▸ **Directions for this task**: With the images removed, write out each record exactly as given.

┌────────

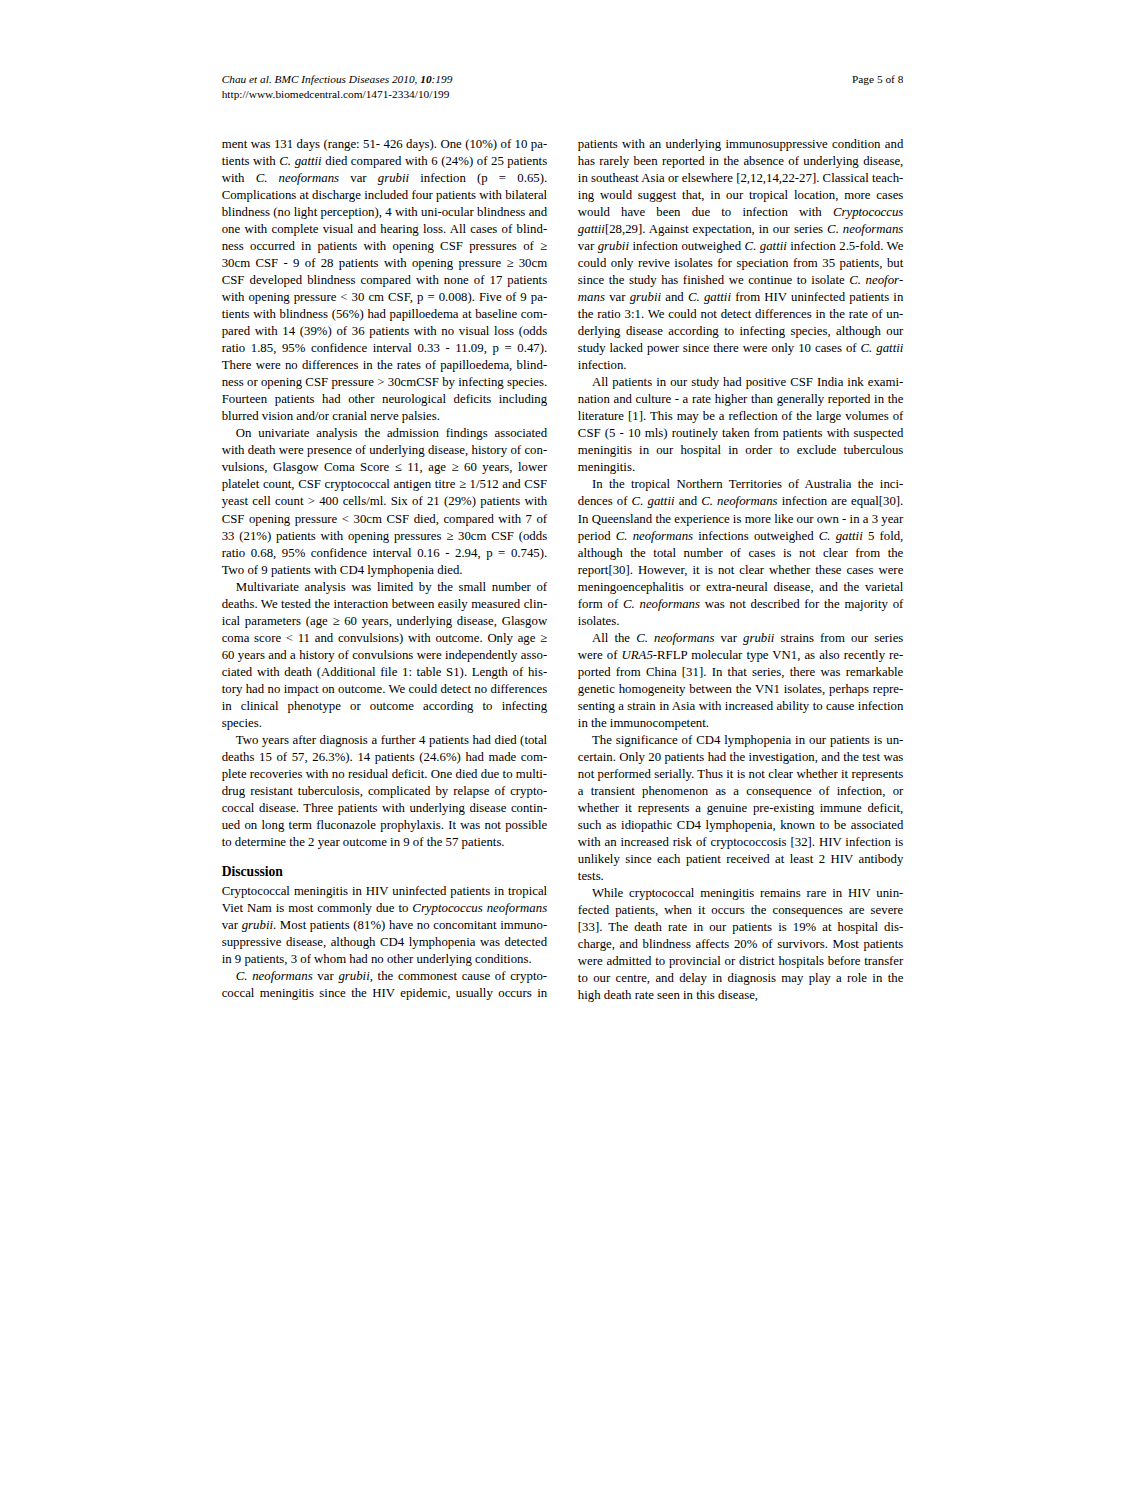Chau et al. BMC Infectious Diseases 2010, 10:199 http://www.biomedcentral.com/1471-2334/10/199
Page 5 of 8
ment was 131 days (range: 51- 426 days). One (10%) of 10 patients with C. gattii died compared with 6 (24%) of 25 patients with C. neoformans var grubii infection (p = 0.65). Complications at discharge included four patients with bilateral blindness (no light perception), 4 with uni-ocular blindness and one with complete visual and hearing loss. All cases of blindness occurred in patients with opening CSF pressures of ≥ 30cm CSF - 9 of 28 patients with opening pressure ≥ 30cm CSF developed blindness compared with none of 17 patients with opening pressure < 30 cm CSF, p = 0.008). Five of 9 patients with blindness (56%) had papilloedema at baseline compared with 14 (39%) of 36 patients with no visual loss (odds ratio 1.85, 95% confidence interval 0.33 - 11.09, p = 0.47). There were no differences in the rates of papilloedema, blindness or opening CSF pressure > 30cmCSF by infecting species. Fourteen patients had other neurological deficits including blurred vision and/or cranial nerve palsies.
On univariate analysis the admission findings associated with death were presence of underlying disease, history of convulsions, Glasgow Coma Score ≤ 11, age ≥ 60 years, lower platelet count, CSF cryptococcal antigen titre ≥ 1/512 and CSF yeast cell count > 400 cells/ml. Six of 21 (29%) patients with CSF opening pressure < 30cm CSF died, compared with 7 of 33 (21%) patients with opening pressures ≥ 30cm CSF (odds ratio 0.68, 95% confidence interval 0.16 - 2.94, p = 0.745). Two of 9 patients with CD4 lymphopenia died.
Multivariate analysis was limited by the small number of deaths. We tested the interaction between easily measured clinical parameters (age ≥ 60 years, underlying disease, Glasgow coma score < 11 and convulsions) with outcome. Only age ≥ 60 years and a history of convulsions were independently associated with death (Additional file 1: table S1). Length of history had no impact on outcome. We could detect no differences in clinical phenotype or outcome according to infecting species.
Two years after diagnosis a further 4 patients had died (total deaths 15 of 57, 26.3%). 14 patients (24.6%) had made complete recoveries with no residual deficit. One died due to multi-drug resistant tuberculosis, complicated by relapse of cryptococcal disease. Three patients with underlying disease continued on long term fluconazole prophylaxis. It was not possible to determine the 2 year outcome in 9 of the 57 patients.
Discussion
Cryptococcal meningitis in HIV uninfected patients in tropical Viet Nam is most commonly due to Cryptococcus neoformans var grubii. Most patients (81%) have no concomitant immunosuppressive disease, although CD4 lymphopenia was detected in 9 patients, 3 of whom had no other underlying conditions.
C. neoformans var grubii, the commonest cause of cryptococcal meningitis since the HIV epidemic, usually occurs in patients with an underlying immunosuppressive condition and has rarely been reported in the absence of underlying disease, in southeast Asia or elsewhere [2,12,14,22-27]. Classical teaching would suggest that, in our tropical location, more cases would have been due to infection with Cryptococcus gattii[28,29]. Against expectation, in our series C. neoformans var grubii infection outweighed C. gattii infection 2.5-fold. We could only revive isolates for speciation from 35 patients, but since the study has finished we continue to isolate C. neoformans var grubii and C. gattii from HIV uninfected patients in the ratio 3:1. We could not detect differences in the rate of underlying disease according to infecting species, although our study lacked power since there were only 10 cases of C. gattii infection.
All patients in our study had positive CSF India ink examination and culture - a rate higher than generally reported in the literature [1]. This may be a reflection of the large volumes of CSF (5 - 10 mls) routinely taken from patients with suspected meningitis in our hospital in order to exclude tuberculous meningitis.
In the tropical Northern Territories of Australia the incidences of C. gattii and C. neoformans infection are equal[30]. In Queensland the experience is more like our own - in a 3 year period C. neoformans infections outweighed C. gattii 5 fold, although the total number of cases is not clear from the report[30]. However, it is not clear whether these cases were meningoencephalitis or extra-neural disease, and the varietal form of C. neoformans was not described for the majority of isolates.
All the C. neoformans var grubii strains from our series were of URA5-RFLP molecular type VN1, as also recently reported from China [31]. In that series, there was remarkable genetic homogeneity between the VN1 isolates, perhaps representing a strain in Asia with increased ability to cause infection in the immunocompetent.
The significance of CD4 lymphopenia in our patients is uncertain. Only 20 patients had the investigation, and the test was not performed serially. Thus it is not clear whether it represents a transient phenomenon as a consequence of infection, or whether it represents a genuine pre-existing immune deficit, such as idiopathic CD4 lymphopenia, known to be associated with an increased risk of cryptococcosis [32]. HIV infection is unlikely since each patient received at least 2 HIV antibody tests.
While cryptococcal meningitis remains rare in HIV uninfected patients, when it occurs the consequences are severe [33]. The death rate in our patients is 19% at hospital discharge, and blindness affects 20% of survivors. Most patients were admitted to provincial or district hospitals before transfer to our centre, and delay in diagnosis may play a role in the high death rate seen in this disease,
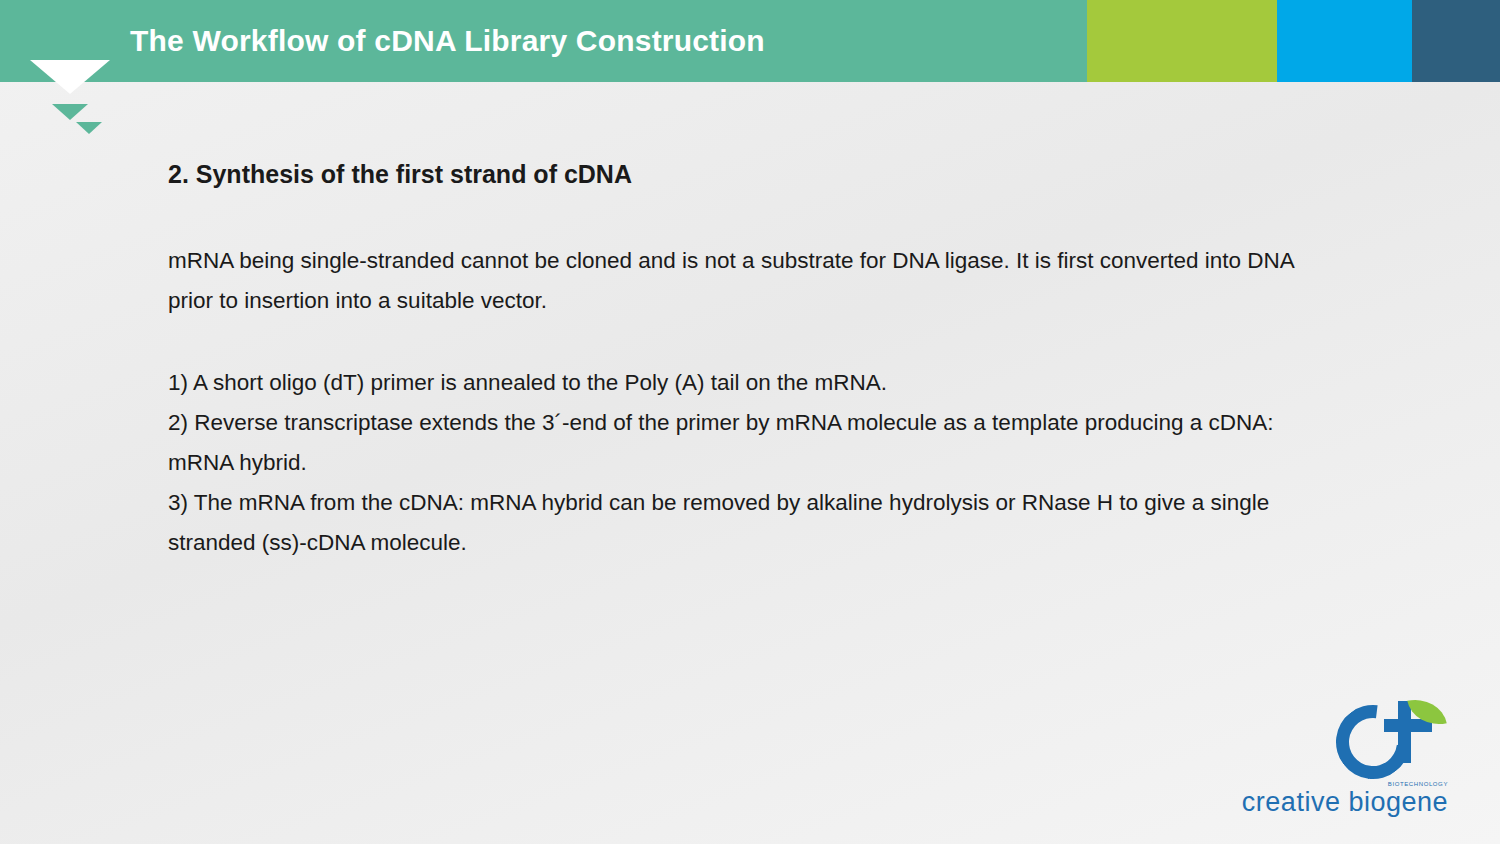The Workflow of cDNA Library Construction
2. Synthesis of the first strand of cDNA
mRNA being single-stranded cannot be cloned and is not a substrate for DNA ligase. It is first converted into DNA prior to insertion into a suitable vector.
1) A short oligo (dT) primer is annealed to the Poly (A) tail on the mRNA.
2) Reverse transcriptase extends the 3´-end of the primer by mRNA molecule as a template producing a cDNA: mRNA hybrid.
3) The mRNA from the cDNA: mRNA hybrid can be removed by alkaline hydrolysis or RNase H to give a single stranded (ss)-cDNA molecule.
Biotechnology
creative biogene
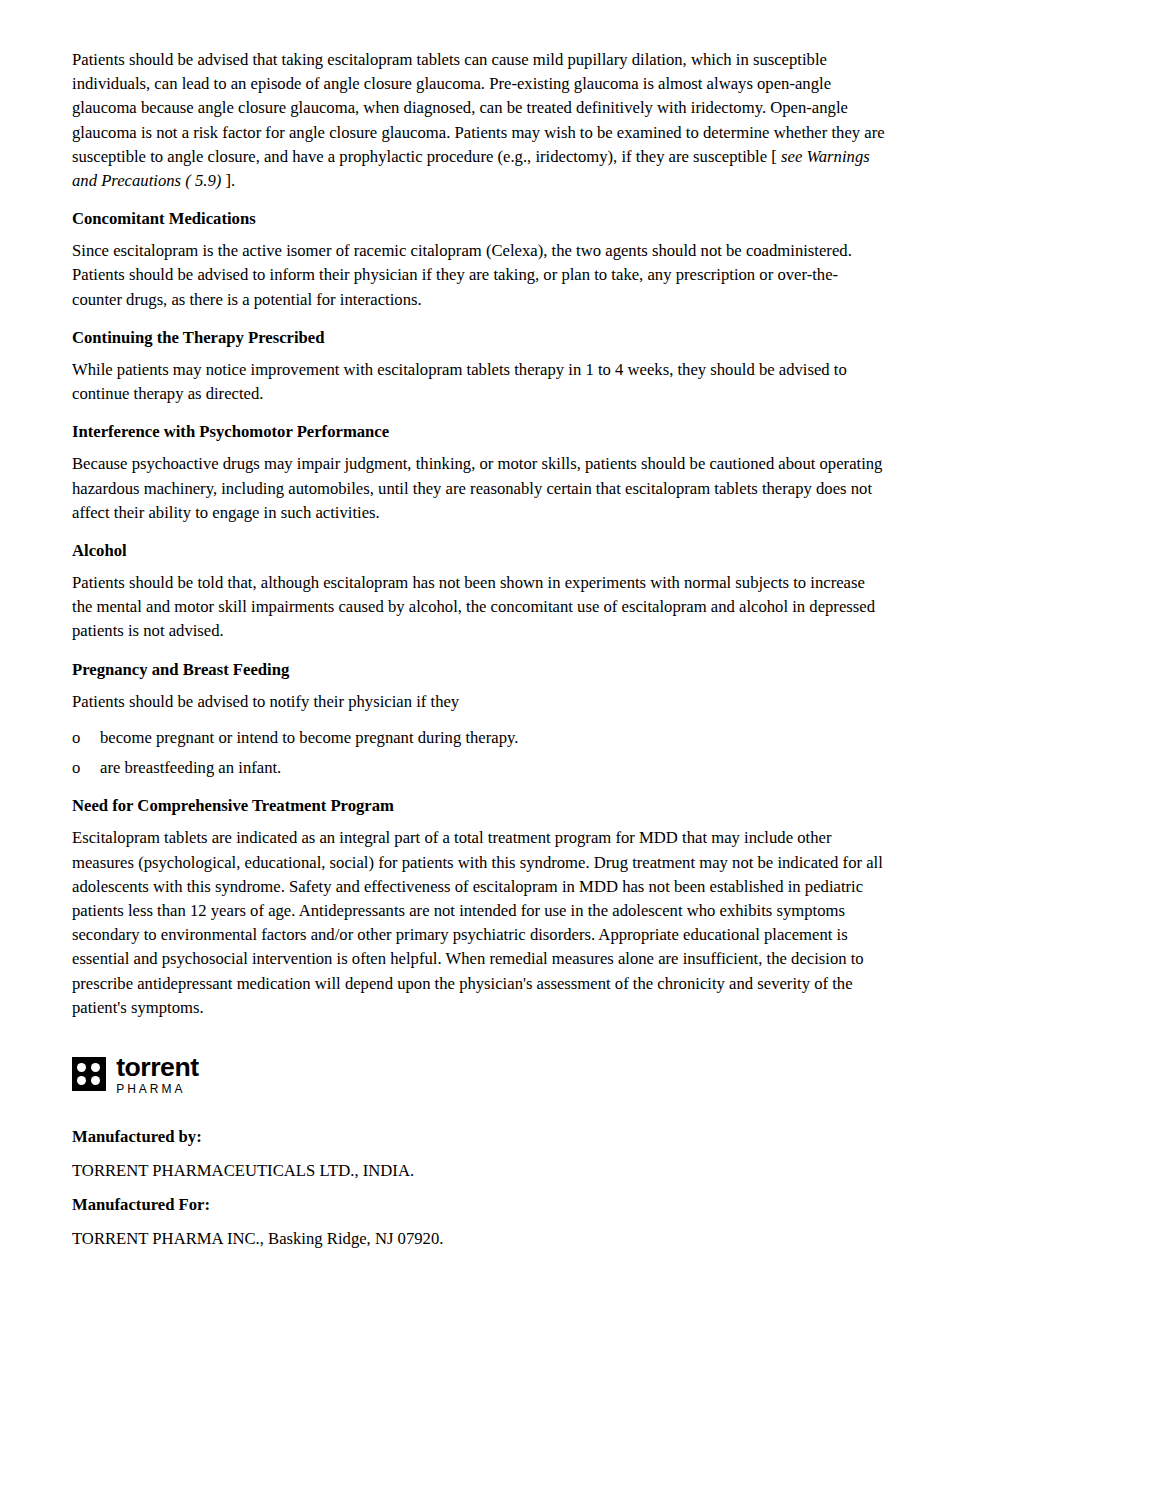Patients should be advised that taking escitalopram tablets can cause mild pupillary dilation, which in susceptible individuals, can lead to an episode of angle closure glaucoma. Pre-existing glaucoma is almost always open-angle glaucoma because angle closure glaucoma, when diagnosed, can be treated definitively with iridectomy. Open-angle glaucoma is not a risk factor for angle closure glaucoma. Patients may wish to be examined to determine whether they are susceptible to angle closure, and have a prophylactic procedure (e.g., iridectomy), if they are susceptible [ see Warnings and Precautions ( 5.9) ].
Concomitant Medications
Since escitalopram is the active isomer of racemic citalopram (Celexa), the two agents should not be coadministered. Patients should be advised to inform their physician if they are taking, or plan to take, any prescription or over-the-counter drugs, as there is a potential for interactions.
Continuing the Therapy Prescribed
While patients may notice improvement with escitalopram tablets therapy in 1 to 4 weeks, they should be advised to continue therapy as directed.
Interference with Psychomotor Performance
Because psychoactive drugs may impair judgment, thinking, or motor skills, patients should be cautioned about operating hazardous machinery, including automobiles, until they are reasonably certain that escitalopram tablets therapy does not affect their ability to engage in such activities.
Alcohol
Patients should be told that, although escitalopram has not been shown in experiments with normal subjects to increase the mental and motor skill impairments caused by alcohol, the concomitant use of escitalopram and alcohol in depressed patients is not advised.
Pregnancy and Breast Feeding
Patients should be advised to notify their physician if they
obecome pregnant or intend to become pregnant during therapy.
oare breastfeeding an infant.
Need for Comprehensive Treatment Program
Escitalopram tablets are indicated as an integral part of a total treatment program for MDD that may include other measures (psychological, educational, social) for patients with this syndrome. Drug treatment may not be indicated for all adolescents with this syndrome. Safety and effectiveness of escitalopram in MDD has not been established in pediatric patients less than 12 years of age. Antidepressants are not intended for use in the adolescent who exhibits symptoms secondary to environmental factors and/or other primary psychiatric disorders. Appropriate educational placement is essential and psychosocial intervention is often helpful. When remedial measures alone are insufficient, the decision to prescribe antidepressant medication will depend upon the physician's assessment of the chronicity and severity of the patient's symptoms.
torrent PHARMA
Manufactured by:
TORRENT PHARMACEUTICALS LTD., INDIA.
Manufactured For:
TORRENT PHARMA INC., Basking Ridge, NJ 07920.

└────────

▸ **Result of the exercise**:
Chau et al. BMC Infectious Diseases 2010, 10:199 http://www.biomedcentral.com/1471-2334/10/199
Page 5 of 8
ment was 131 days (range: 51- 426 days). One (10%) of 10 patients with C. gattii died compared with 6 (24%) of 25 patients with C. neoformans var grubii infection (p = 0.65). Complications at discharge included four patients with bilateral blindness (no light perception), 4 with uni-ocular blindness and one with complete visual and hearing loss. All cases of blindness occurred in patients with opening CSF pressures of ≥ 30cm CSF - 9 of 28 patients with opening pressure ≥ 30cm CSF developed blindness compared with none of 17 patients with opening pressure < 30 cm CSF, p = 0.008). Five of 9 patients with blindness (56%) had papilloedema at baseline compared with 14 (39%) of 36 patients with no visual loss (odds ratio 1.85, 95% confidence interval 0.33 - 11.09, p = 0.47). There were no differences in the rates of papilloedema, blindness or opening CSF pressure > 30cmCSF by infecting species. Fourteen patients had other neurological deficits including blurred vision and/or cranial nerve palsies.
On univariate analysis the admission findings associated with death were presence of underlying disease, history of convulsions, Glasgow Coma Score ≤ 11, age ≥ 60 years, lower platelet count, CSF cryptococcal antigen titre ≥ 1/512 and CSF yeast cell count > 400 cells/ml. Six of 21 (29%) patients with CSF opening pressure < 30cm CSF died, compared with 7 of 33 (21%) patients with opening pressures ≥ 30cm CSF (odds ratio 0.68, 95% confidence interval 0.16 - 2.94, p = 0.745). Two of 9 patients with CD4 lymphopenia died.
Multivariate analysis was limited by the small number of deaths. We tested the interaction between easily measured clinical parameters (age ≥ 60 years, underlying disease, Glasgow coma score < 11 and convulsions) with outcome. Only age ≥ 60 years and a history of convulsions were independently associated with death (Additional file 1: table S1). Length of history had no impact on outcome. We could detect no differences in clinical phenotype or outcome according to infecting species.
Two years after diagnosis a further 4 patients had died (total deaths 15 of 57, 26.3%). 14 patients (24.6%) had made complete recoveries with no residual deficit. One died due to multi-drug resistant tuberculosis, complicated by relapse of cryptococcal disease. Three patients with underlying disease continued on long term fluconazole prophylaxis. It was not possible to determine the 2 year outcome in 9 of the 57 patients.
Discussion
Cryptococcal meningitis in HIV uninfected patients in tropical Viet Nam is most commonly due to Cryptococcus neoformans var grubii. Most patients (81%) have no concomitant immunosuppressive disease, although CD4 lymphopenia was detected in 9 patients, 3 of whom had no other underlying conditions.
C. neoformans var grubii, the commonest cause of cryptococcal meningitis since the HIV epidemic, usually occurs in patients with an underlying immunosuppressive condition and has rarely been reported in the absence of underlying disease, in southeast Asia or elsewhere [2,12,14,22-27]. Classical teaching would suggest that, in our tropical location, more cases would have been due to infection with Cryptococcus gattii[28,29]. Against expectation, in our series C. neoformans var grubii infection outweighed C. gattii infection 2.5-fold. We could only revive isolates for speciation from 35 patients, but since the study has finished we continue to isolate C. neoformans var grubii and C. gattii from HIV uninfected patients in the ratio 3:1. We could not detect differences in the rate of underlying disease according to infecting species, although our study lacked power since there were only 10 cases of C. gattii infection.
All patients in our study had positive CSF India ink examination and culture - a rate higher than generally reported in the literature [1]. This may be a reflection of the large volumes of CSF (5 - 10 mls) routinely taken from patients with suspected meningitis in our hospital in order to exclude tuberculous meningitis.
In the tropical Northern Territories of Australia the incidences of C. gattii and C. neoformans infection are equal[30]. In Queensland the experience is more like our own - in a 3 year period C. neoformans infections outweighed C. gattii 5 fold, although the total number of cases is not clear from the report[30]. However, it is not clear whether these cases were meningoencephalitis or extra-neural disease, and the varietal form of C. neoformans was not described for the majority of isolates.
All the C. neoformans var grubii strains from our series were of URA5-RFLP molecular type VN1, as also recently reported from China [31]. In that series, there was remarkable genetic homogeneity between the VN1 isolates, perhaps representing a strain in Asia with increased ability to cause infection in the immunocompetent.
The significance of CD4 lymphopenia in our patients is uncertain. Only 20 patients had the investigation, and the test was not performed serially. Thus it is not clear whether it represents a transient phenomenon as a consequence of infection, or whether it represents a genuine pre-existing immune deficit, such as idiopathic CD4 lymphopenia, known to be associated with an increased risk of cryptococcosis [32]. HIV infection is unlikely since each patient received at least 2 HIV antibody tests.
While cryptococcal meningitis remains rare in HIV uninfected patients, when it occurs the consequences are severe [33]. The death rate in our patients is 19% at hospital discharge, and blindness affects 20% of survivors. Most patients were admitted to provincial or district hospitals before transfer to our centre, and delay in diagnosis may play a role in the high death rate seen in this disease,
The Workflow of cDNA Library Construction
2. Synthesis of the first strand of cDNA
mRNA being single-stranded cannot be cloned and is not a substrate for DNA ligase. It is first converted into DNA prior to insertion into a suitable vector.
1) A short oligo (dT) primer is annealed to the Poly (A) tail on the mRNA.
2) Reverse transcriptase extends the 3´-end of the primer by mRNA molecule as a template producing a cDNA: mRNA hybrid.
3) The mRNA from the cDNA: mRNA hybrid can be removed by alkaline hydrolysis or RNase H to give a single stranded (ss)-cDNA molecule.
Biotechnology
creative biogene
Patients should be advised that taking escitalopram tablets can cause mild pupillary dilation, which in susceptible individuals, can lead to an episode of angle closure glaucoma. Pre-existing glaucoma is almost always open-angle glaucoma because angle closure glaucoma, when diagnosed, can be treated definitively with iridectomy. Open-angle glaucoma is not a risk factor for angle closure glaucoma. Patients may wish to be examined to determine whether they are susceptible to angle closure, and have a prophylactic procedure (e.g., iridectomy), if they are susceptible [ see Warnings and Precautions ( 5.9) ].
Concomitant Medications
Since escitalopram is the active isomer of racemic citalopram (Celexa), the two agents should not be coadministered. Patients should be advised to inform their physician if they are taking, or plan to take, any prescription or over-the-counter drugs, as there is a potential for interactions.
Continuing the Therapy Prescribed
While patients may notice improvement with escitalopram tablets therapy in 1 to 4 weeks, they should be advised to continue therapy as directed.
Interference with Psychomotor Performance
Because psychoactive drugs may impair judgment, thinking, or motor skills, patients should be cautioned about operating hazardous machinery, including automobiles, until they are reasonably certain that escitalopram tablets therapy does not affect their ability to engage in such activities.
Alcohol
Patients should be told that, although escitalopram has not been shown in experiments with normal subjects to increase the mental and motor skill impairments caused by alcohol, the concomitant use of escitalopram and alcohol in depressed patients is not advised.
Pregnancy and Breast Feeding
Patients should be advised to notify their physician if they
obecome pregnant or intend to become pregnant during therapy.
oare breastfeeding an infant.
Need for Comprehensive Treatment Program
Escitalopram tablets are indicated as an integral part of a total treatment program for MDD that may include other measures (psychological, educational, social) for patients with this syndrome. Drug treatment may not be indicated for all adolescents with this syndrome. Safety and effectiveness of escitalopram in MDD has not been established in pediatric patients less than 12 years of age. Antidepressants are not intended for use in the adolescent who exhibits symptoms secondary to environmental factors and/or other primary psychiatric disorders. Appropriate educational placement is essential and psychosocial intervention is often helpful. When remedial measures alone are insufficient, the decision to prescribe antidepressant medication will depend upon the physician's assessment of the chronicity and severity of the patient's symptoms.
torrent PHARMA
Manufactured by:
TORRENT PHARMACEUTICALS LTD., INDIA.
Manufactured For:
TORRENT PHARMA INC., Basking Ridge, NJ 07920.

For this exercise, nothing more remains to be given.